Banks' 'Bulldozer' Efforts Used To Alleviate Choking On Unwanted F'closed Collateral, Avoid Accumulating Fines, Full Cost Of Abating Self-Created Mess

Bloomberg reports:
  • Bank of America Corp., faced with a glut of foreclosed and abandoned houses it can’t sell, has a new tool to get rid of the most decrepit ones: a bulldozer.


  • The biggest U.S. mortgage servicer will donate 100 foreclosed houses in the Cleveland area and in some cases contribute to their demolition in partnership with a local agency that manages blighted property.


  • The bank has similar plans in Detroit and Chicago, with more cities to come, and Wells Fargo & Co., Citigroup Inc., JPMorgan Chase & Co. and Fannie Mae are conducting or considering their own programs.(1)

For more, see BofA Donates Then Demolishes Houses to Cut Glut of Foreclosures.

(1) According to the story:

BofA will pay as much as $7,500 for demolition or $3,500 in areas eligible to receive funds through the federal Neighborhood Stabilization Program. Wells Fargo and Fannie Mae already started donating houses and demolition funds in Ohio. San Francisco-based Wells Fargo, the biggest U.S. home lender, gave 26 properties and $127,000 to the Cuyahoga land bank, said Russ Cross, Midwest regional servicing director for Wells Fargo Home Mortgage. Since 2009, Wells Fargo made more than 800 donations, the bank said.

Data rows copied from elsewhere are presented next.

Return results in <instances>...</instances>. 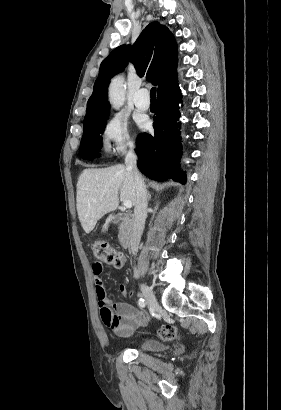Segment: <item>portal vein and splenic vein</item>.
Returning a JSON list of instances; mask_svg holds the SVG:
<instances>
[{"instance_id": "1", "label": "portal vein and splenic vein", "mask_w": 281, "mask_h": 410, "mask_svg": "<svg viewBox=\"0 0 281 410\" xmlns=\"http://www.w3.org/2000/svg\"><path fill=\"white\" fill-rule=\"evenodd\" d=\"M123 206H124V209L131 208L132 207V202L129 201V200H125V201H123Z\"/></svg>"}]
</instances>
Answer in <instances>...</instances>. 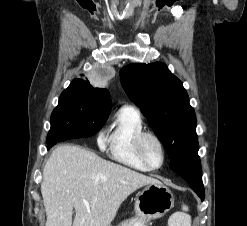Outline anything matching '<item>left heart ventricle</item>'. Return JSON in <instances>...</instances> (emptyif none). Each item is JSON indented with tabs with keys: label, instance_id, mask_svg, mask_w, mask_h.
Returning <instances> with one entry per match:
<instances>
[{
	"label": "left heart ventricle",
	"instance_id": "obj_1",
	"mask_svg": "<svg viewBox=\"0 0 247 226\" xmlns=\"http://www.w3.org/2000/svg\"><path fill=\"white\" fill-rule=\"evenodd\" d=\"M144 153L152 165H159L161 162V151L155 140L147 138L143 145Z\"/></svg>",
	"mask_w": 247,
	"mask_h": 226
}]
</instances>
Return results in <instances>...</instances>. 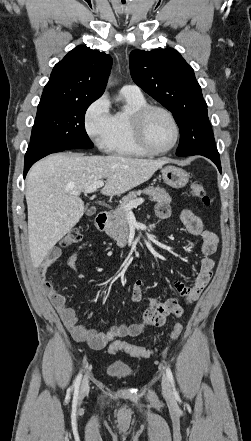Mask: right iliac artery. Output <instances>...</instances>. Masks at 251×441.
Instances as JSON below:
<instances>
[{
	"label": "right iliac artery",
	"instance_id": "1",
	"mask_svg": "<svg viewBox=\"0 0 251 441\" xmlns=\"http://www.w3.org/2000/svg\"><path fill=\"white\" fill-rule=\"evenodd\" d=\"M81 378H82V373L80 372L74 382V388H75V392H78L79 390V386H80V382H81Z\"/></svg>",
	"mask_w": 251,
	"mask_h": 441
}]
</instances>
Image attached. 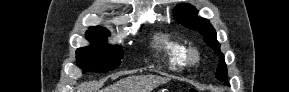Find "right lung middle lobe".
Instances as JSON below:
<instances>
[{
	"label": "right lung middle lobe",
	"mask_w": 289,
	"mask_h": 92,
	"mask_svg": "<svg viewBox=\"0 0 289 92\" xmlns=\"http://www.w3.org/2000/svg\"><path fill=\"white\" fill-rule=\"evenodd\" d=\"M109 32L88 30L86 38L91 42L89 47L76 51V61L84 71L108 72L121 64L123 53L119 46L106 44Z\"/></svg>",
	"instance_id": "dd1d6c3e"
}]
</instances>
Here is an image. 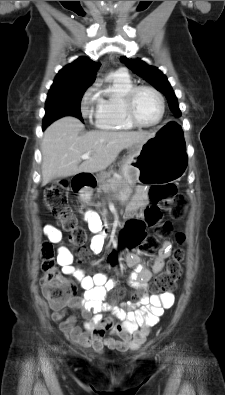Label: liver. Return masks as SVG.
I'll list each match as a JSON object with an SVG mask.
<instances>
[{
    "label": "liver",
    "instance_id": "6515ba94",
    "mask_svg": "<svg viewBox=\"0 0 225 395\" xmlns=\"http://www.w3.org/2000/svg\"><path fill=\"white\" fill-rule=\"evenodd\" d=\"M83 129L77 118L63 117L45 130L41 144L43 186L53 178L105 170L122 150L143 144L155 135L147 131H91L79 136ZM88 152L90 159L80 164L81 156Z\"/></svg>",
    "mask_w": 225,
    "mask_h": 395
}]
</instances>
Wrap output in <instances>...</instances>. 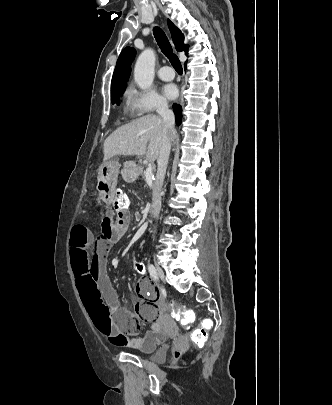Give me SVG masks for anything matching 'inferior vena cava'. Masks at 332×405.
Masks as SVG:
<instances>
[{"instance_id":"inferior-vena-cava-1","label":"inferior vena cava","mask_w":332,"mask_h":405,"mask_svg":"<svg viewBox=\"0 0 332 405\" xmlns=\"http://www.w3.org/2000/svg\"><path fill=\"white\" fill-rule=\"evenodd\" d=\"M157 113L162 120L165 128L162 146L160 149L159 156L157 158V174L156 180L153 186V197H152V213L154 217H158L161 210V187L164 182L166 168L168 164L170 149H171V135L175 132L174 123L175 117L174 113L169 110L168 103L166 101H161L157 106Z\"/></svg>"}]
</instances>
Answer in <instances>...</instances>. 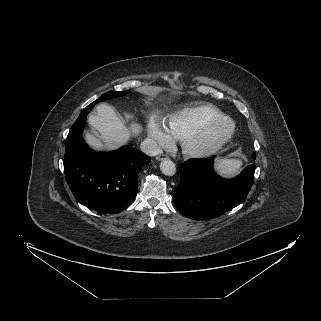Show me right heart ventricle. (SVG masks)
Wrapping results in <instances>:
<instances>
[{
    "mask_svg": "<svg viewBox=\"0 0 321 321\" xmlns=\"http://www.w3.org/2000/svg\"><path fill=\"white\" fill-rule=\"evenodd\" d=\"M224 116L216 106L200 104L175 110L166 118L164 126L172 137L182 140L199 126Z\"/></svg>",
    "mask_w": 321,
    "mask_h": 321,
    "instance_id": "e07e8e85",
    "label": "right heart ventricle"
}]
</instances>
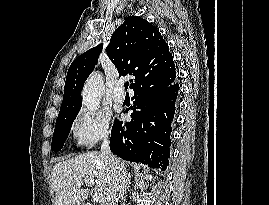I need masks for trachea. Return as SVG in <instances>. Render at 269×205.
Listing matches in <instances>:
<instances>
[{
  "instance_id": "obj_1",
  "label": "trachea",
  "mask_w": 269,
  "mask_h": 205,
  "mask_svg": "<svg viewBox=\"0 0 269 205\" xmlns=\"http://www.w3.org/2000/svg\"><path fill=\"white\" fill-rule=\"evenodd\" d=\"M128 86H129V83L126 82V83H125V89H128Z\"/></svg>"
}]
</instances>
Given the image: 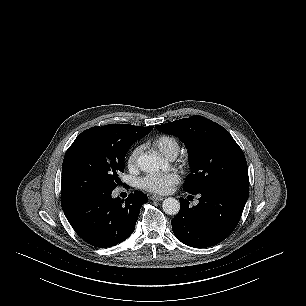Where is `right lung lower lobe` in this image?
Here are the masks:
<instances>
[{
    "instance_id": "1",
    "label": "right lung lower lobe",
    "mask_w": 306,
    "mask_h": 306,
    "mask_svg": "<svg viewBox=\"0 0 306 306\" xmlns=\"http://www.w3.org/2000/svg\"><path fill=\"white\" fill-rule=\"evenodd\" d=\"M112 191L92 193L62 204L75 232L95 247H111L127 239L134 231L141 206L147 197L140 191L123 202L112 198Z\"/></svg>"
}]
</instances>
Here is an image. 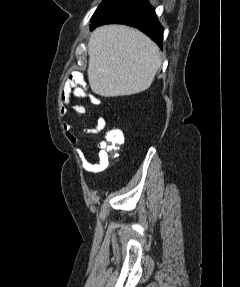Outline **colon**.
<instances>
[{
  "label": "colon",
  "instance_id": "1",
  "mask_svg": "<svg viewBox=\"0 0 240 287\" xmlns=\"http://www.w3.org/2000/svg\"><path fill=\"white\" fill-rule=\"evenodd\" d=\"M106 139L110 151L117 150L125 141L124 133L118 128L110 129L106 134Z\"/></svg>",
  "mask_w": 240,
  "mask_h": 287
}]
</instances>
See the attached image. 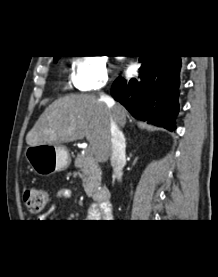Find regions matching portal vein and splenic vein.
<instances>
[{"mask_svg":"<svg viewBox=\"0 0 218 277\" xmlns=\"http://www.w3.org/2000/svg\"><path fill=\"white\" fill-rule=\"evenodd\" d=\"M87 153H89V154H92V155H93V150H92V148H90V147H89V148L87 149Z\"/></svg>","mask_w":218,"mask_h":277,"instance_id":"portal-vein-and-splenic-vein-1","label":"portal vein and splenic vein"}]
</instances>
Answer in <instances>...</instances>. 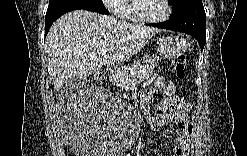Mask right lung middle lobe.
<instances>
[{
    "label": "right lung middle lobe",
    "mask_w": 247,
    "mask_h": 156,
    "mask_svg": "<svg viewBox=\"0 0 247 156\" xmlns=\"http://www.w3.org/2000/svg\"><path fill=\"white\" fill-rule=\"evenodd\" d=\"M63 5H103L102 0H50L47 11Z\"/></svg>",
    "instance_id": "1"
}]
</instances>
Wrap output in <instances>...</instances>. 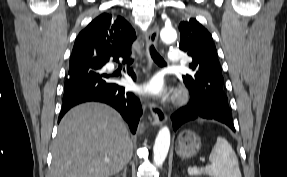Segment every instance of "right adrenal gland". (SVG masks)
Instances as JSON below:
<instances>
[{
    "label": "right adrenal gland",
    "instance_id": "obj_1",
    "mask_svg": "<svg viewBox=\"0 0 287 177\" xmlns=\"http://www.w3.org/2000/svg\"><path fill=\"white\" fill-rule=\"evenodd\" d=\"M126 170H127V167L125 166L123 169V173H122L123 177H126ZM116 177H120V175H117Z\"/></svg>",
    "mask_w": 287,
    "mask_h": 177
}]
</instances>
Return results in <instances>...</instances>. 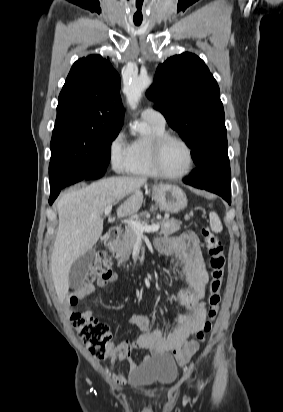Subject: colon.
Listing matches in <instances>:
<instances>
[{
	"instance_id": "obj_1",
	"label": "colon",
	"mask_w": 283,
	"mask_h": 412,
	"mask_svg": "<svg viewBox=\"0 0 283 412\" xmlns=\"http://www.w3.org/2000/svg\"><path fill=\"white\" fill-rule=\"evenodd\" d=\"M204 246L209 255L210 279L208 288V310L207 320L202 329L197 331L193 337L179 350V354H185L205 341L211 332L213 322L217 316L220 305V292L222 288L226 254L222 241L210 229H202ZM112 275L111 263L104 251L99 250L92 261L91 270L88 275V284L95 280H104ZM87 285V284H86ZM85 285V286H86ZM79 297L73 296L70 304L75 306ZM72 326L81 339L82 343L95 358L101 359L107 353L108 343L111 340L109 327L98 321L87 311L73 310L70 315Z\"/></svg>"
}]
</instances>
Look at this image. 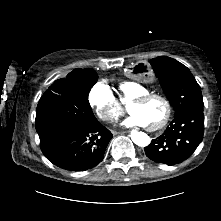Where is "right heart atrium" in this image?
<instances>
[{
    "mask_svg": "<svg viewBox=\"0 0 221 221\" xmlns=\"http://www.w3.org/2000/svg\"><path fill=\"white\" fill-rule=\"evenodd\" d=\"M88 100L103 122L112 123L123 113L120 101L105 82H98L91 88Z\"/></svg>",
    "mask_w": 221,
    "mask_h": 221,
    "instance_id": "d8ad5b80",
    "label": "right heart atrium"
}]
</instances>
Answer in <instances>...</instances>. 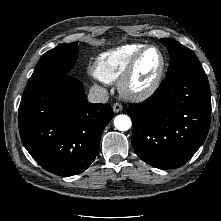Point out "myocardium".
<instances>
[{
	"label": "myocardium",
	"mask_w": 221,
	"mask_h": 221,
	"mask_svg": "<svg viewBox=\"0 0 221 221\" xmlns=\"http://www.w3.org/2000/svg\"><path fill=\"white\" fill-rule=\"evenodd\" d=\"M150 49H155L160 56V64L157 72L151 81L143 87L133 85V78L137 70V66L145 54ZM166 59L163 51L156 45H145L132 58L128 67L121 75L118 81V90L120 94L130 100L142 101L153 95L159 88L165 71Z\"/></svg>",
	"instance_id": "myocardium-1"
}]
</instances>
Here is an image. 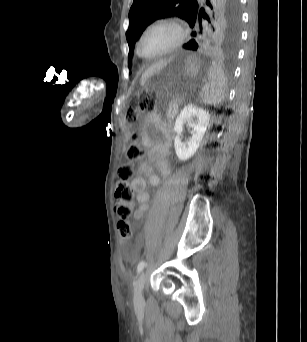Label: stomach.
Returning a JSON list of instances; mask_svg holds the SVG:
<instances>
[{"mask_svg":"<svg viewBox=\"0 0 307 342\" xmlns=\"http://www.w3.org/2000/svg\"><path fill=\"white\" fill-rule=\"evenodd\" d=\"M187 65V61H185ZM181 61L171 60L160 71H157L152 76H150L144 83V88L147 92L162 93L164 89L168 86L169 81L173 75V72L181 67ZM187 68V66L185 67ZM173 98H178L179 93H173Z\"/></svg>","mask_w":307,"mask_h":342,"instance_id":"1","label":"stomach"}]
</instances>
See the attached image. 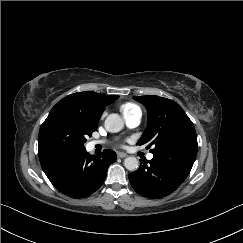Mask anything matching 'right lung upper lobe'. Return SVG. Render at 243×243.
<instances>
[{"instance_id": "right-lung-upper-lobe-1", "label": "right lung upper lobe", "mask_w": 243, "mask_h": 243, "mask_svg": "<svg viewBox=\"0 0 243 243\" xmlns=\"http://www.w3.org/2000/svg\"><path fill=\"white\" fill-rule=\"evenodd\" d=\"M118 97L94 92H78L66 96L56 105L75 112L94 124H98L104 106L113 103Z\"/></svg>"}]
</instances>
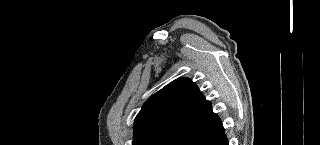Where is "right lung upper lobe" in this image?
Returning <instances> with one entry per match:
<instances>
[{"instance_id":"1","label":"right lung upper lobe","mask_w":320,"mask_h":145,"mask_svg":"<svg viewBox=\"0 0 320 145\" xmlns=\"http://www.w3.org/2000/svg\"><path fill=\"white\" fill-rule=\"evenodd\" d=\"M215 116L211 103L190 79H176L154 94L136 116L133 145L158 134H178Z\"/></svg>"}]
</instances>
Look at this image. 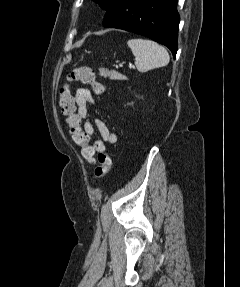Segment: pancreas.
Wrapping results in <instances>:
<instances>
[{"label": "pancreas", "instance_id": "1", "mask_svg": "<svg viewBox=\"0 0 240 287\" xmlns=\"http://www.w3.org/2000/svg\"><path fill=\"white\" fill-rule=\"evenodd\" d=\"M100 76L104 78H110L112 80H122L123 76L115 71H107L105 69H100L99 70Z\"/></svg>", "mask_w": 240, "mask_h": 287}]
</instances>
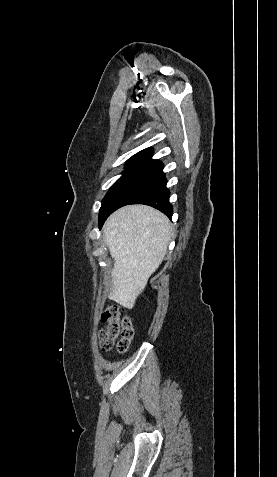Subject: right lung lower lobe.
Segmentation results:
<instances>
[{
  "label": "right lung lower lobe",
  "instance_id": "1",
  "mask_svg": "<svg viewBox=\"0 0 277 477\" xmlns=\"http://www.w3.org/2000/svg\"><path fill=\"white\" fill-rule=\"evenodd\" d=\"M165 174L161 170L158 177L140 194H138L129 204H145L152 206L169 218L172 217L173 207L169 202L170 192L166 187Z\"/></svg>",
  "mask_w": 277,
  "mask_h": 477
}]
</instances>
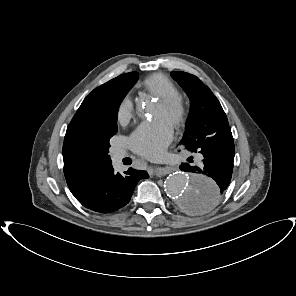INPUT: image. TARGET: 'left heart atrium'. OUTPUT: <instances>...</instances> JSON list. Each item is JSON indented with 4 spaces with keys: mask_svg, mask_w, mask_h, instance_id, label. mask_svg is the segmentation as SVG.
Here are the masks:
<instances>
[{
    "mask_svg": "<svg viewBox=\"0 0 296 296\" xmlns=\"http://www.w3.org/2000/svg\"><path fill=\"white\" fill-rule=\"evenodd\" d=\"M173 127L163 118L140 124L130 135L129 144L138 154L148 157H157L171 142Z\"/></svg>",
    "mask_w": 296,
    "mask_h": 296,
    "instance_id": "obj_1",
    "label": "left heart atrium"
}]
</instances>
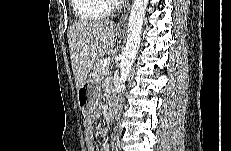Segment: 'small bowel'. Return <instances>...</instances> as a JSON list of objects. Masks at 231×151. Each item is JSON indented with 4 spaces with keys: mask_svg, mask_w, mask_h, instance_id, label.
Segmentation results:
<instances>
[{
    "mask_svg": "<svg viewBox=\"0 0 231 151\" xmlns=\"http://www.w3.org/2000/svg\"><path fill=\"white\" fill-rule=\"evenodd\" d=\"M99 117H100V113L95 112L90 117H88L84 122L85 140H86L87 151H95V146H94V143L92 141L91 135H92V131H93V123Z\"/></svg>",
    "mask_w": 231,
    "mask_h": 151,
    "instance_id": "c3829d8e",
    "label": "small bowel"
}]
</instances>
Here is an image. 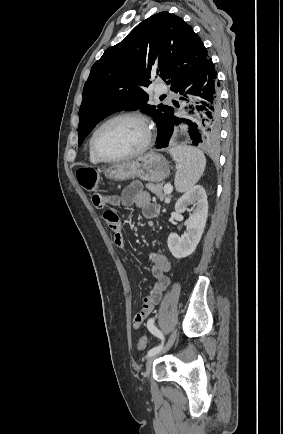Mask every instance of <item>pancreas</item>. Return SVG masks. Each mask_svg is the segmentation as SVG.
Here are the masks:
<instances>
[{
  "label": "pancreas",
  "mask_w": 283,
  "mask_h": 434,
  "mask_svg": "<svg viewBox=\"0 0 283 434\" xmlns=\"http://www.w3.org/2000/svg\"><path fill=\"white\" fill-rule=\"evenodd\" d=\"M146 188L153 193L154 195H156L158 198H160L161 200H163L167 195H165L163 193L164 187L163 184L158 183V184H152V183H148L146 185Z\"/></svg>",
  "instance_id": "obj_1"
}]
</instances>
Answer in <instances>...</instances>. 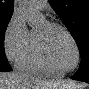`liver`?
Returning <instances> with one entry per match:
<instances>
[{"instance_id": "obj_1", "label": "liver", "mask_w": 89, "mask_h": 89, "mask_svg": "<svg viewBox=\"0 0 89 89\" xmlns=\"http://www.w3.org/2000/svg\"><path fill=\"white\" fill-rule=\"evenodd\" d=\"M64 81H46L26 74L11 72L0 74V89H78Z\"/></svg>"}]
</instances>
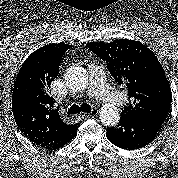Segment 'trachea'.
<instances>
[{"label": "trachea", "mask_w": 178, "mask_h": 178, "mask_svg": "<svg viewBox=\"0 0 178 178\" xmlns=\"http://www.w3.org/2000/svg\"><path fill=\"white\" fill-rule=\"evenodd\" d=\"M80 112L84 113H89L91 112V106L88 104L83 103L80 107L76 104H73L69 109H68V114H77Z\"/></svg>", "instance_id": "1"}]
</instances>
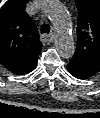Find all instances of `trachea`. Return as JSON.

Fannie Mae, the mortgage-finance company operating under U.S. conservatorship, made its first deal with the Cuyahoga land bank in 2009, and sells houses to the organization at a “very nominal value,” or about $1 and an additional $200 in closing costs, said P.J. McCarthy, who heads alternative disposition programs.

JPMorgan, the second-biggest U.S. bank, has donated or sold at a discount almost 1,900 properties valued at more than $100 million in more than 37 states since late 2008, including 22 in Cleveland, said Jim O’Donnell, manager of community revitalization. The majority aren’t demolished, he said.

Citigroup has been donating foreclosures since 2008 through the National Community Stabilization Trust, according to an e- mailed statement from Natalie Abatemarco, managing director for the bank’s office of homeownership preservation.

Abandoned Homes In Foreclosure Called 'Ticking Time Bombs;' Banksters File Actions, Then Sit On Unwanted Collateral As City Bureaucrats Fiddle

In The Bronx, New York, the New York Daily News reports:
  • The Garcia family lost three family members in an April blaze on Prospect Avenue. Reports say innumerable building code violations in forclosed Bronx buildings could lead to more such catastrophes.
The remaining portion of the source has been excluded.